Teams and head coaches love to talk about open competition at the beginning of spring workouts, but it’s quite clear the Cleveland Browns aren’t planning on making a drastic change at the quarterback position this season, as Brandon Weeden isn’t going to be moved by Jason Campbell or Brandon Hoyer unless something drastic happens in training camp.
Norv Turner, the team’s new offensive coordinator, has already said that because Campbell has almost a decade of NFL experience under his belt, he’s not going to need too many reps as a first-team quarterback during the early workouts, with Weeden getting almost all of the first-team snaps, while Hoyer is nowhere near being close to the competition.
But it’s not like Weeden can do whatever he likes and still remain the starter. His rookie season wasn’t very impressive, although it’s hard being anything more than mediocre for the Browns, or at least last season’s Browns, as he completed only 57.4% of his passes while throwing 14 touchdowns to 17 interceptions. The starting job is his to lose, but he’ll be on a very short leash, and even a bad training camp while disappointing in preseason might cost him the spot in the lineup before the season actually begins.
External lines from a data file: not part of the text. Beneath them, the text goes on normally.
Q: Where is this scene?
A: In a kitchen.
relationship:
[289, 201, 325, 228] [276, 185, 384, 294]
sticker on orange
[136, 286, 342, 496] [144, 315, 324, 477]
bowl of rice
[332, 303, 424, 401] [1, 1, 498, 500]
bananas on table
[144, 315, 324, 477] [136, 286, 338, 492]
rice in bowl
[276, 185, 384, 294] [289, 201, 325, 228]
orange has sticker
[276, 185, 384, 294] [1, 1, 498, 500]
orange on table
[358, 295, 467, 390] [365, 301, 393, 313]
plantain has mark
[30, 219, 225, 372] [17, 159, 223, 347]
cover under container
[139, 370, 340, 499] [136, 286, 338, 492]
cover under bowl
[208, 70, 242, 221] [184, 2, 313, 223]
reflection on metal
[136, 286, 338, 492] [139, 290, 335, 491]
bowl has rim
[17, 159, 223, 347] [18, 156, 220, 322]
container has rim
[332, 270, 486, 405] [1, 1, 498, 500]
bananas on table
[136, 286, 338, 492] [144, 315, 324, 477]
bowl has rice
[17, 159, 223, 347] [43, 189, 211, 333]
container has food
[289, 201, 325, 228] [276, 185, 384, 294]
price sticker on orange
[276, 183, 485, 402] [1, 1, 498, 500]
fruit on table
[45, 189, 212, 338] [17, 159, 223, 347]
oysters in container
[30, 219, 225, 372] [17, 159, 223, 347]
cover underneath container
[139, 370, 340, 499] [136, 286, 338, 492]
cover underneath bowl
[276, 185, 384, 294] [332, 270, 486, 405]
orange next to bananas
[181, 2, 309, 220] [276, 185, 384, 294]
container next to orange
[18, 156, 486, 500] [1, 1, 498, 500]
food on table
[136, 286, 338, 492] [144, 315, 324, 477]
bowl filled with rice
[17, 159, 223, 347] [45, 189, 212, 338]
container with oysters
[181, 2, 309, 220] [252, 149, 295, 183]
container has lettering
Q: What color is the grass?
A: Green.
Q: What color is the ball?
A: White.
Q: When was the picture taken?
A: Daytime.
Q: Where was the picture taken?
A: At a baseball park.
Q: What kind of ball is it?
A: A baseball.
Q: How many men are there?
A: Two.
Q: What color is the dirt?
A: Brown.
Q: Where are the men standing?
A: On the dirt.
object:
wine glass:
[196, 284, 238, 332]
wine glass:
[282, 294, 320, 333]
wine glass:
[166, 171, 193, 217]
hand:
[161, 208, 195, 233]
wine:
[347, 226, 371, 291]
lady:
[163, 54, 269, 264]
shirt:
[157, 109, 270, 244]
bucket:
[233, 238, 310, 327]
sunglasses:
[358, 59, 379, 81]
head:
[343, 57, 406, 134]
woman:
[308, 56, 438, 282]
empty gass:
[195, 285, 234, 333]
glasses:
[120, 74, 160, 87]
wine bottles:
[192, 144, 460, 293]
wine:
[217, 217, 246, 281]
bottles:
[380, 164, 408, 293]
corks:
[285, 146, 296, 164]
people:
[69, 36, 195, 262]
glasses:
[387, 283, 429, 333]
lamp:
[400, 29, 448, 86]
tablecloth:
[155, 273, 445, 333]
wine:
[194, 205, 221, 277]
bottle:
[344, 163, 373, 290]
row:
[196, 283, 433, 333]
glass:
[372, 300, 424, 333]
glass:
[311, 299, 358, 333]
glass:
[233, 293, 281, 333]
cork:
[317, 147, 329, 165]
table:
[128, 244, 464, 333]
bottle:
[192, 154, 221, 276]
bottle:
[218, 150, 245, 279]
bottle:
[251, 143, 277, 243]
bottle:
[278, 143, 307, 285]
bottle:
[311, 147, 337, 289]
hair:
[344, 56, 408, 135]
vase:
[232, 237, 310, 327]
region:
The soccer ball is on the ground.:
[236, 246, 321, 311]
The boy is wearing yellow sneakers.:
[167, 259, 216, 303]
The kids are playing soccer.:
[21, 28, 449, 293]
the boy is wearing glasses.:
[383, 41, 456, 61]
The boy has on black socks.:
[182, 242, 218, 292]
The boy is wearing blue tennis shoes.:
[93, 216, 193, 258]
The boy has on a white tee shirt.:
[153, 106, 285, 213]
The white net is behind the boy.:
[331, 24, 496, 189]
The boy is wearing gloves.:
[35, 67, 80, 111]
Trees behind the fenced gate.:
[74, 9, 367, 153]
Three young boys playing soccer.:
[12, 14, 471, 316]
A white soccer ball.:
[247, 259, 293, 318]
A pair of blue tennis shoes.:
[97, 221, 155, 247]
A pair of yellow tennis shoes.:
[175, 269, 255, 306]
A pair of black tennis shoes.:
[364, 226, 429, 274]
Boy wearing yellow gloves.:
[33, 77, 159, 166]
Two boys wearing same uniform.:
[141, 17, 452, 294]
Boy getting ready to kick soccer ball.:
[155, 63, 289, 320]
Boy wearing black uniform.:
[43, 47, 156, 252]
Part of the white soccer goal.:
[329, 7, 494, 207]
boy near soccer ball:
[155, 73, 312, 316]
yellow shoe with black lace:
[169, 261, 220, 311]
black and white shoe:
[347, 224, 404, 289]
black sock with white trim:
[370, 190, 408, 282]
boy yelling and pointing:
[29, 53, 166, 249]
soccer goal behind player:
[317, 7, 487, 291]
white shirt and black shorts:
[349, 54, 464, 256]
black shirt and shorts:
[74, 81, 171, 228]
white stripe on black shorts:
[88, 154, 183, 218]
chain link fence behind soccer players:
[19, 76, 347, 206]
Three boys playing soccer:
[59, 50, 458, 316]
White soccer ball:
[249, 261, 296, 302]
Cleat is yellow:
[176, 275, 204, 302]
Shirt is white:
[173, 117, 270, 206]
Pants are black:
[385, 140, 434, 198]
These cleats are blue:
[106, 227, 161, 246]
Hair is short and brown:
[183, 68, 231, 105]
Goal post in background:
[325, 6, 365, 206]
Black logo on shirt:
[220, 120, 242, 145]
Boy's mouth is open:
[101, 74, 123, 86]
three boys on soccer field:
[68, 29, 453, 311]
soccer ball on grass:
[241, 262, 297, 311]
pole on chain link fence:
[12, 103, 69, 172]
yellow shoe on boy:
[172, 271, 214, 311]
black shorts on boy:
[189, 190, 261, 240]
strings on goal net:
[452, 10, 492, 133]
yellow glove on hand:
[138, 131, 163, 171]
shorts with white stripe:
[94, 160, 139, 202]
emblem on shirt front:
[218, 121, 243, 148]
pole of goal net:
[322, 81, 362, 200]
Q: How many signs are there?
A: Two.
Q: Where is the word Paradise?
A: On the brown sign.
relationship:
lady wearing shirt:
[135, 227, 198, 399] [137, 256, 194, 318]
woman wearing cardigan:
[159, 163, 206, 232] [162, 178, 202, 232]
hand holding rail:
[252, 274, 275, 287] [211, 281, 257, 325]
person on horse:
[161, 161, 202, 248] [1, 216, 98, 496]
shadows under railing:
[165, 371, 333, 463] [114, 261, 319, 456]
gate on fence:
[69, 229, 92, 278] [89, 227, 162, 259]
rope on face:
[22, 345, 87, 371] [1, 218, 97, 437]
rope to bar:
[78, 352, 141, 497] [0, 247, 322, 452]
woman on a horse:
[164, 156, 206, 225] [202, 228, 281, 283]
As for Campbell, he is a 31-40 career starter. He has an 8-8 season with the Redskins (2008) and a 7-5 season with the Raiders in 2010, doing quite well for Oakland during his two seasons there. Someone once said that to judge if a backup is truly capable, envision him being able to go 3-3 or win three games in a row if he has to step in. If he can, than you have yourself a quality backup. Campbell may never get to be a #1 quarterback right from the start for any team in the time he has left in the NFL, but if Weeden gets injured or doesn’t do very well early on in the season, which is very likely, Campbell is well suited to fill in for him.
The Browns are going to try and be a lot more aggressive on offense next season, especially in the throwing, which should suit Weeden fine, who prefers a lot more vertical passing than the conservative looks we saw from the Browns last season. After being active in free agency, they’re hoping it’ll be a season in which they do not finish at the bottom of the AFC North, a rarity since the franchise was resurrected. Brandon Weeden playing a lot better than in his rookie season is probably the most important ingredient in that hope.